Copy every line of the following material word for word, with no changes.

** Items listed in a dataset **
[start]
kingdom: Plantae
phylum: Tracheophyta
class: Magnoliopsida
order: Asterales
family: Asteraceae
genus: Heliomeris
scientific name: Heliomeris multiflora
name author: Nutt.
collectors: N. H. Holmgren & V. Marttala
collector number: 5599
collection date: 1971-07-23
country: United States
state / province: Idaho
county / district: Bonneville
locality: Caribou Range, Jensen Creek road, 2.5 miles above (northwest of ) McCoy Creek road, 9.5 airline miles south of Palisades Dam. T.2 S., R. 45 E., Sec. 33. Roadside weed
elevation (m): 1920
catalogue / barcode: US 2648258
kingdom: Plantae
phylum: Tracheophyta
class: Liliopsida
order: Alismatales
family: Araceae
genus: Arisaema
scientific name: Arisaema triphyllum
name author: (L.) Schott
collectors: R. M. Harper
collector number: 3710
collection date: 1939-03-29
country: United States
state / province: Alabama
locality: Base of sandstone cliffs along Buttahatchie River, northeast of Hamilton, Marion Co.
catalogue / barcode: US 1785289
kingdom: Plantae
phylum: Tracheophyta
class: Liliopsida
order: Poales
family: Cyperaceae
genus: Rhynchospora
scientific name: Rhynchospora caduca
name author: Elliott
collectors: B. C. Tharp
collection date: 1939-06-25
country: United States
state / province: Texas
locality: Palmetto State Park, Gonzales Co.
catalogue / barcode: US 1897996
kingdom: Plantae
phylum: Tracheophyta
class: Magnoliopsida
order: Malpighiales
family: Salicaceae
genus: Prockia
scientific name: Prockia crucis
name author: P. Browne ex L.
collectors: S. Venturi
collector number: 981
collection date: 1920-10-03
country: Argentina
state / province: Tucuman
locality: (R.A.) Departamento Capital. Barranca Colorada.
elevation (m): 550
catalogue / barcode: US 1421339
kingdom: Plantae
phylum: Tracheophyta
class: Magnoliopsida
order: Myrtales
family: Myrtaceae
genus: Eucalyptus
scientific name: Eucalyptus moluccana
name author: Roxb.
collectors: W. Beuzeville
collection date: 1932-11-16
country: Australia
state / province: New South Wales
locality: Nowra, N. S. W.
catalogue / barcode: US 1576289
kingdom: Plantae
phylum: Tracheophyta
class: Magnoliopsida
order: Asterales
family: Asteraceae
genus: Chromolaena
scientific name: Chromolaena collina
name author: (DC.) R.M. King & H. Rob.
[end]
** Response **
kingdom: Plantae
phylum: Tracheophyta
class: Magnoliopsida
order: Asterales
family: Asteraceae
genus: Heliomeris
scientific name: Heliomeris multiflora
name author: Nutt.
collectors: N. H. Holmgren & V. Marttala
collector number: 5599
collection date: 1971-07-23
country: United States
state / province: Idaho
county / district: Bonneville
locality: Caribou Range, Jensen Creek road, 2.5 miles above (northwest of ) McCoy Creek road, 9.5 airline miles south of Palisades Dam. T.2 S., R. 45 E., Sec. 33. Roadside weed
elevation (m): 1920
catalogue / barcode: US 2648258
kingdom: Plantae
phylum: Tracheophyta
class: Liliopsida
order: Alismatales
family: Araceae
genus: Arisaema
scientific name: Arisaema triphyllum
name author: (L.) Schott
collectors: R. M. Harper
collector number: 3710
collection date: 1939-03-29
country: United States
state / province: Alabama
locality: Base of sandstone cliffs along Buttahatchie River, northeast of Hamilton, Marion Co.
catalogue / barcode: US 1785289
kingdom: Plantae
phylum: Tracheophyta
class: Liliopsida
order: Poales
family: Cyperaceae
genus: Rhynchospora
scientific name: Rhynchospora caduca
name author: Elliott
collectors: B. C. Tharp
collection date: 1939-06-25
country: United States
state / province: Texas
locality: Palmetto State Park, Gonzales Co.
catalogue / barcode: US 1897996
kingdom: Plantae
phylum: Tracheophyta
class: Magnoliopsida
order: Malpighiales
family: Salicaceae
genus: Prockia
scientific name: Prockia crucis
name author: P. Browne ex L.
collectors: S. Venturi
collector number: 981
collection date: 1920-10-03
country: Argentina
state / province: Tucuman
locality: (R.A.) Departamento Capital. Barranca Colorada.
elevation (m): 550
catalogue / barcode: US 1421339
kingdom: Plantae
phylum: Tracheophyta
class: Magnoliopsida
order: Myrtales
family: Myrtaceae
genus: Eucalyptus
scientific name: Eucalyptus moluccana
name author: Roxb.
collectors: W. Beuzeville
collection date: 1932-11-16
country: Australia
state / province: New South Wales
locality: Nowra, N. S. W.
catalogue / barcode: US 1576289
kingdom: Plantae
phylum: Tracheophyta
class: Magnoliopsida
order: Asterales
family: Asteraceae
genus: Chromolaena
scientific name: Chromolaena collina
name author: (DC.) R.M. King & H. Rob.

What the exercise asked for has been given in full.